■ Available data ■
_ _ _ _ _
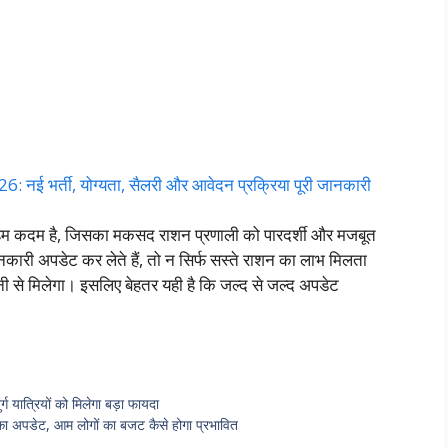
 भर्ती, योग्यता, सैलरी और आवेदन प्रक्रिया पूरी जानकारी
 कदम है, जिसका मकसद राशन प्रणाली को पारदर्शी और मजबूत
ारी अपडेट कर लेते हैं, तो न सिर्फ सस्ते राशन का लाभ मिलता
 से मिलेगा। इसलिए बेहतर यही है कि जल्द से जल्द अपडेट
यात्रियों को मिलेगा बड़ा फायदा
ा अपडेट, आम लोगों का बजट कैसे होगा प्रभावित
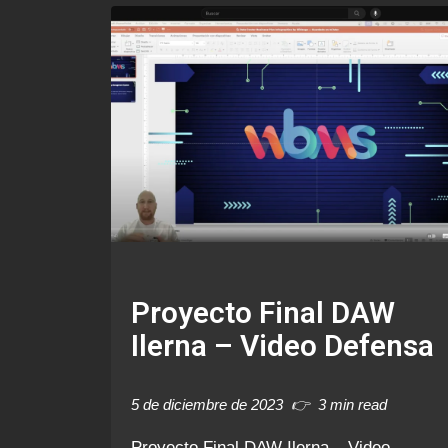
Proyecto Final DAW
Ilerna – Video Defensa
5 de diciembre de 2023
3 min read
Proyecto Final DAW Ilerna – Video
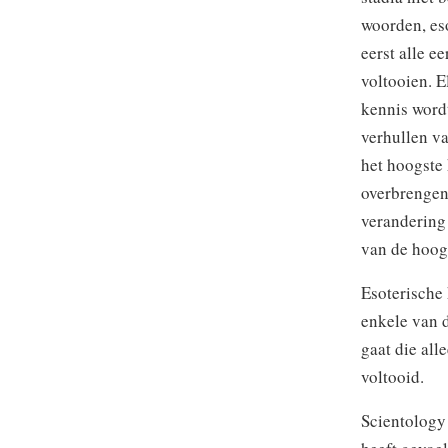
woorden, eso
eerst alle e
voltooien. E
kennis wordt
verhullen v
het hoogste 
overbrengen 
verandering 
van de hoogs
Esoterische 
enkele van d
gaat die al
voltooid.
Scientology 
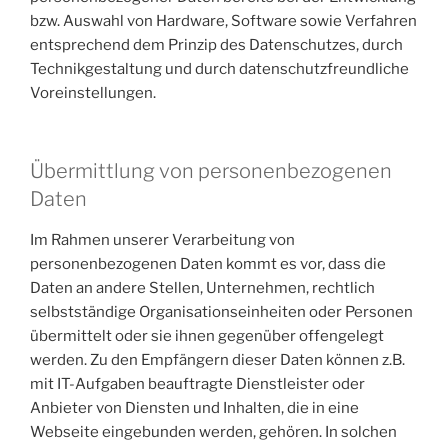
bzw. Auswahl von Hardware, Software sowie Verfahren
entsprechend dem Prinzip des Datenschutzes, durch
Technikgestaltung und durch datenschutzfreundliche
Voreinstellungen.
Übermittlung von personenbezogenen
Daten
Im Rahmen unserer Verarbeitung von
personenbezogenen Daten kommt es vor, dass die
Daten an andere Stellen, Unternehmen, rechtlich
selbstständige Organisationseinheiten oder Personen
übermittelt oder sie ihnen gegenüber offengelegt
werden. Zu den Empfängern dieser Daten können z.B.
mit IT-Aufgaben beauftragte Dienstleister oder
Anbieter von Diensten und Inhalten, die in eine
Webseite eingebunden werden, gehören. In solchen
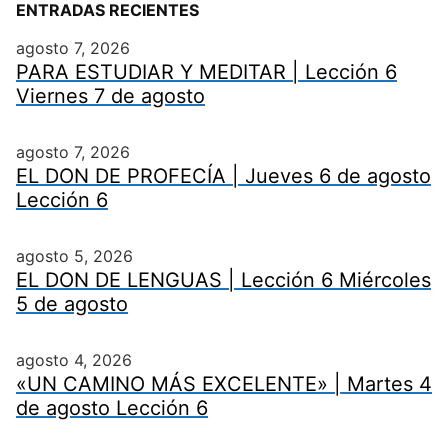
ENTRADAS RECIENTES
agosto 7, 2026
PARA ESTUDIAR Y MEDITAR | Lección 6
Viernes 7 de agosto
agosto 7, 2026
EL DON DE PROFECÍA | Jueves 6 de agosto
Lección 6
agosto 5, 2026
EL DON DE LENGUAS | Lección 6 Miércoles
5 de agosto
agosto 4, 2026
«UN CAMINO MÁS EXCELENTE» | Martes 4
de agosto Lección 6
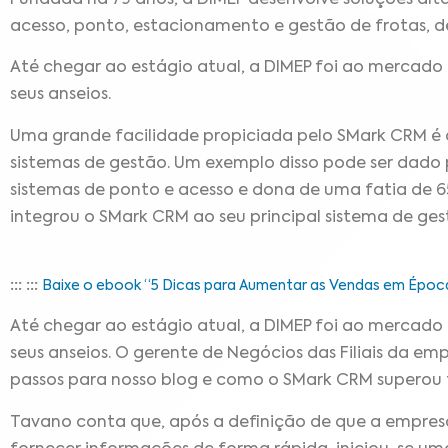
acesso, ponto, estacionamento e gestão de frotas, d
Até chegar ao estágio atual, a DIMEP foi ao mercad
seus anseios.
Uma grande facilidade propiciada pelo SMark CRM é a
sistemas de gestão. Um exemplo disso pode ser dado
sistemas de ponto e acesso e dona de uma fatia de 6
integrou o SMark CRM ao seu principal sistema de ges
:::
:::
Baixe o ebook “5 Dicas para Aumentar as Vendas em Época
Até chegar ao estágio atual, a DIMEP foi ao mercad
seus anseios. O gerente de Negócios das Filiais da em
passos para nosso blog e como o SMark CRM superou 
Tavano conta que, após a definição de que a empres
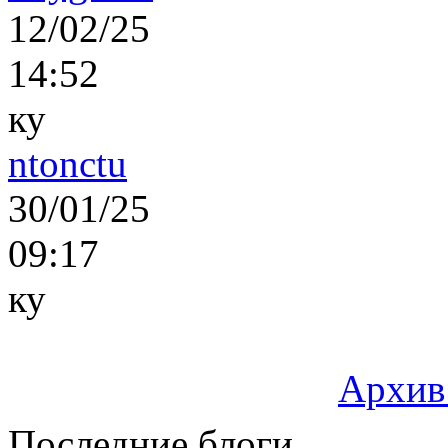
12/02/25
14:52
ку
ntonctu
30/01/25
09:17
ку
Архив
Последние блоги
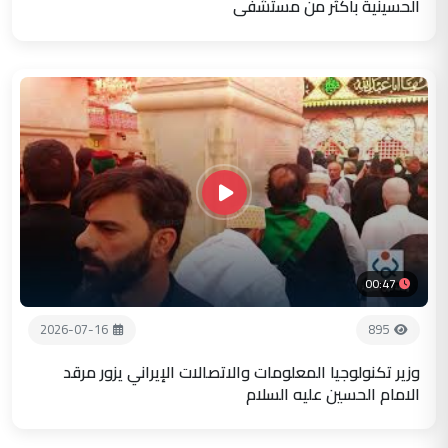
الحسينية باكثر من مستشفى
00:47
2026-07-16
895
وزير تكنولوجيا المعلومات والاتصالات الإيراني يزور مرقد
الامام الحسين عليه السلام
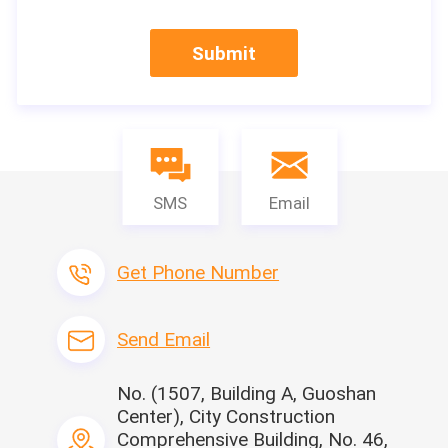
Fahrgeschwindigkeit (vorwärts): 2km/hr
Mit Verknüpfung zu den Hauptbauernhofwerkze
ugen
Submit
Mit Yamma-Maschine
Gummi- Reifen + Paddyrad + Dreh-tiller+wheel-
Käfig
Einzelner Furchenpflug
Diskettenpflug
SMS
Email
Get Phone Number
Send Email
No. (1507, Building A, Guoshan
Center), City Construction
Comprehensive Building, No. 46,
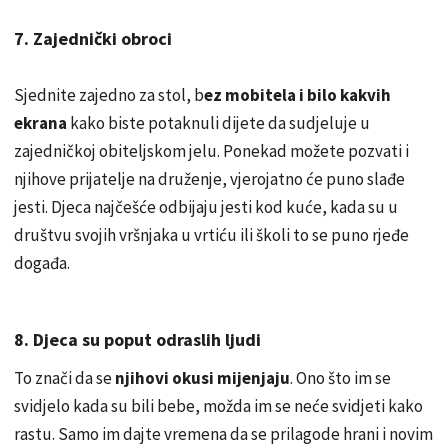
7. Zajednički obroci
Sjednite zajedno za stol, b
ez mobitela i bilo kakvih
ekrana
kako biste potaknuli dijete da sudjeluje u
zajedničkoj obiteljskom jelu. Ponekad možete pozvati i
njihove prijatelje na druženje, vjerojatno će puno slađe
jesti. Djeca najčešće odbijaju jesti kod kuće, kada su u
društvu svojih vršnjaka u vrtiću ili školi to se puno rjeđe
događa.
8. Djeca su poput odraslih ljudi
To znači da se
njihovi okusi mijenjaju
. Ono što im se
svidjelo kada su bili bebe, možda im se neće svidjeti kako
rastu. Samo im dajte vremena da se prilagode hrani i novim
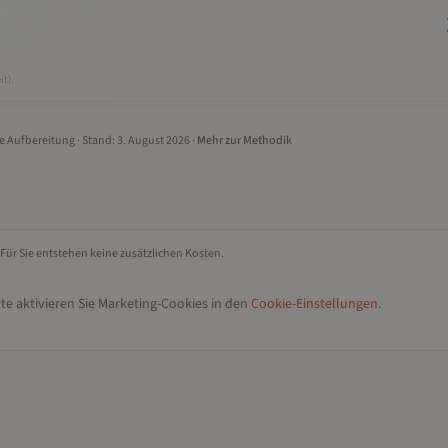
it).
le Aufbereitung
· Stand:
3. August 2026
·
Mehr zur Methodik
 Für Sie entstehen keine zusätzlichen Kosten.
te aktivieren Sie Marketing-Cookies in den
Cookie-Einstellungen
.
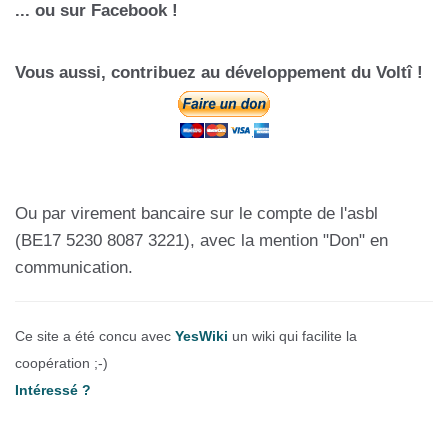
... ou sur Facebook !
Vous aussi, contribuez au développement du Voltî !
Ou par virement bancaire sur le compte de l'asbl
(BE17 5230 8087 3221), avec la mention "Don" en
communication.
Ce site a été concu avec
YesWiki
un wiki qui facilite la
coopération ;-)
Intéressé ?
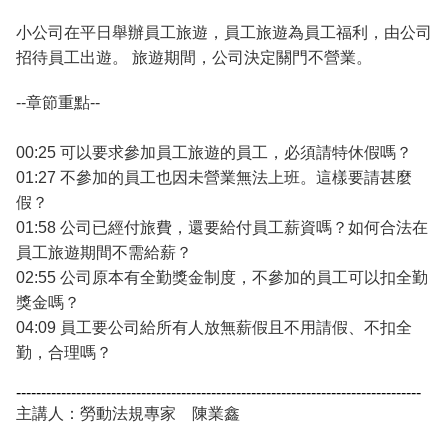
小公司在平日舉辦員工旅遊，員工旅遊為員工福利，由公司
招待員工出遊。 旅遊期間，公司決定關門不營業。
--章節重點--
00:25 可以要求參加員工旅遊的員工，必須請特休假嗎？
01:27 不參加的員工也因未營業無法上班。這樣要請甚麼
假？
01:58 公司已經付旅費，還要給付員工薪資嗎？如何合法在
員工旅遊期間不需給薪？
02:55 公司原本有全勤獎金制度，不參加的員工可以扣全勤
獎金嗎？
04:09 員工要公司給所有人放無薪假且不用請假、不扣全
勤，合理嗎？
---------------------------------------------------------------------------------
主講人：勞動法規專家 陳業鑫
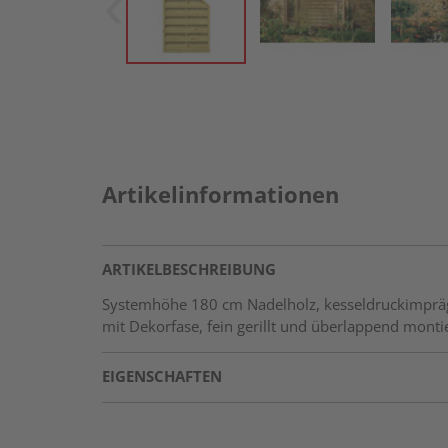
Artikelinformationen
ARTIKELBESCHREIBUNG
Systemhöhe 180 cm Nadelholz, kesseldruckimpräg
mit Dekorfase, fein gerillt und überlappend monti
EIGENSCHAFTEN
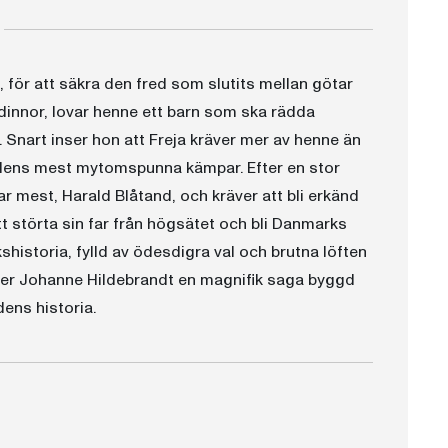
g, för att säkra den fred som slutits mellan götar
udinnor, lovar henne ett barn som ska rädda
Snart inser hon att Freja kräver mer av henne än
rdens mest mytomspunna kämpar. Efter en stor
 mest, Harald Blåtand, och kräver att bli erkänd
t störta sin far från högsätet och bli Danmarks
historia, fylld av ödesdigra val och brutna löften
er Johanne Hildebrandt en magnifik saga byggd
ens historia.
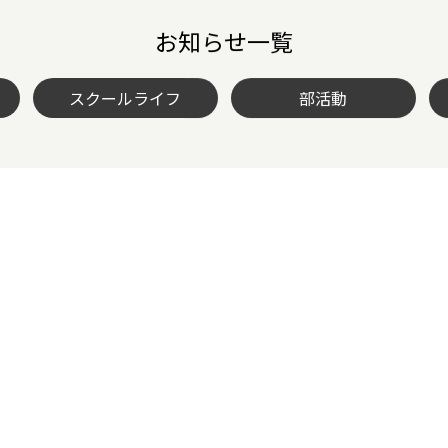
お知らせ一覧
スクールライフ
部活動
_ _ _ _ _
Please print all the entries exactly as written, but drop the pictures.

 भर्ती, योग्यता, सैलरी और आवेदन प्रक्रिया पूरी जानकारी
 कदम है, जिसका मकसद राशन प्रणाली को पारदर्शी और मजबूत
ारी अपडेट कर लेते हैं, तो न सिर्फ सस्ते राशन का लाभ मिलता
 से मिलेगा। इसलिए बेहतर यही है कि जल्द से जल्द अपडेट
यात्रियों को मिलेगा बड़ा फायदा
ा अपडेट, आम लोगों का बजट कैसे होगा प्रभावित
Proyecto Final DAW
Ilerna – Video Defensa
5 de diciembre de 2023
3 min read
Proyecto Final DAW Ilerna – Video
woorden, eso
eerst alle e
voltooien. E
kennis wordt
verhullen v
het hoogste 
overbrengen 
verandering 
van de hoogs
Esoterische 
enkele van d
gaat die al
voltooid.
Scientology 
bzw. Auswahl von Hardware, Software sowie Verfahren
entsprechend dem Prinzip des Datenschutzes, durch
Technikgestaltung und durch datenschutzfreundliche
Voreinstellungen.
Übermittlung von personenbezogenen
Daten
Im Rahmen unserer Verarbeitung von
personenbezogenen Daten kommt es vor, dass die
Daten an andere Stellen, Unternehmen, rechtlich
selbstständige Organisationseinheiten oder Personen
übermittelt oder sie ihnen gegenüber offengelegt
werden. Zu den Empfängern dieser Daten können z.B.
mit IT-Aufgaben beauftragte Dienstleister oder
Anbieter von Diensten und Inhalten, die in eine
Webseite eingebunden werden, gehören. In solchen
ENTRADAS RECIENTES
agosto 7, 2026
PARA ESTUDIAR Y MEDITAR | Lección 6
Viernes 7 de agosto
agosto 7, 2026
EL DON DE PROFECÍA | Jueves 6 de agosto
Lección 6
agosto 5, 2026
EL DON DE LENGUAS | Lección 6 Miércoles
5 de agosto
agosto 4, 2026
«UN CAMINO MÁS EXCELENTE» | Martes 4
de agosto Lección 6
acesso, ponto, estacionamento e gestão de frotas, d
Até chegar ao estágio atual, a DIMEP foi ao mercad
seus anseios.
Uma grande facilidade propiciada pelo SMark CRM é a
sistemas de gestão. Um exemplo disso pode ser dado
sistemas de ponto e acesso e dona de uma fatia de 6
integrou o SMark CRM ao seu principal sistema de ges
:::
:::
Baixe o ebook “5 Dicas para Aumentar as Vendas em Época
Até chegar ao estágio atual, a DIMEP foi ao mercad
seus anseios. O gerente de Negócios das Filiais da em
passos para nosso blog e como o SMark CRM superou 
Tavano conta que, após a definição de que a empres
12/02/25
14:52
ку
ntonctu
30/01/25
09:17
ку
Архив
Последние блоги
الحسينية باكثر من مستشفى
00:47
2026-07-16
895
وزير تكنولوجيا المعلومات والاتصالات الإيراني يزور مرقد
الامام الحسين عليه السلام
Fahrgeschwindigkeit (vorwärts): 2km/hr
Mit Verknüpfung zu den Hauptbauernhofwerkze
ugen
Submit
Mit Yamma-Maschine
Gummi- Reifen + Paddyrad + Dreh-tiller+wheel-
Käfig
Einzelner Furchenpflug
Diskettenpflug
SMS
Email
Get Phone Number
Send Email
No. (1507, Building A, Guoshan
Center), City Construction
Comprehensive Building, No. 46,
7. Zajednički obroci
Sjednite zajedno za stol, b
ez mobitela i bilo kakvih
ekrana
kako biste potaknuli dijete da sudjeluje u
zajedničkoj obiteljskom jelu. Ponekad možete pozvati i
njihove prijatelje na druženje, vjerojatno će puno slađe
jesti. Djeca najčešće odbijaju jesti kod kuće, kada su u
društvu svojih vršnjaka u vrtiću ili školi to se puno rjeđe
događa.
8. Djeca su poput odraslih ljudi
To znači da se
njihovi okusi mijenjaju
. Ono što im se
svidjelo kada su bili bebe, možda im se neće svidjeti kako
rastu. Samo im dajte vremena da se prilagode hrani i novim
it).
le Aufbereitung
· Stand:
3. August 2026
·
Mehr zur Methodik
 Für Sie entstehen keine zusätzlichen Kosten.
te aktivieren Sie Marketing-Cookies in den
Cookie-Einstellungen
.
... ou sur Facebook !
Vous aussi, contribuez au développement du Voltî !
Ou par virement bancaire sur le compte de l'asbl
(BE17 5230 8087 3221), avec la mention "Don" en
communication.
Ce site a été concu avec
YesWiki
un wiki qui facilite la
coopération ;-)
Intéressé ?
小公司在平日舉辦員工旅遊，員工旅遊為員工福利，由公司
招待員工出遊。 旅遊期間，公司決定關門不營業。
--章節重點--
00:25 可以要求參加員工旅遊的員工，必須請特休假嗎？
01:27 不參加的員工也因未營業無法上班。這樣要請甚麼
假？
01:58 公司已經付旅費，還要給付員工薪資嗎？如何合法在
員工旅遊期間不需給薪？
02:55 公司原本有全勤獎金制度，不參加的員工可以扣全勤
獎金嗎？
04:09 員工要公司給所有人放無薪假且不用請假、不扣全
勤，合理嗎？
---------------------------------------------------------------------------------
主講人：勞動法規專家 陳業鑫
Artikelinformationen
ARTIKELBESCHREIBUNG
Systemhöhe 180 cm Nadelholz, kesseldruckimpräg
mit Dekorfase, fein gerillt und überlappend monti
EIGENSCHAFTEN
g, för att säkra den fred som slutits mellan götar
udinnor, lovar henne ett barn som ska rädda
Snart inser hon att Freja kräver mer av henne än
rdens mest mytomspunna kämpar. Efter en stor
 mest, Harald Blåtand, och kräver att bli erkänd
t störta sin far från högsätet och bli Danmarks
historia, fylld av ödesdigra val och brutna löften
er Johanne Hildebrandt en magnifik saga byggd
ens historia.
お知らせ一覧
スクールライフ
部活動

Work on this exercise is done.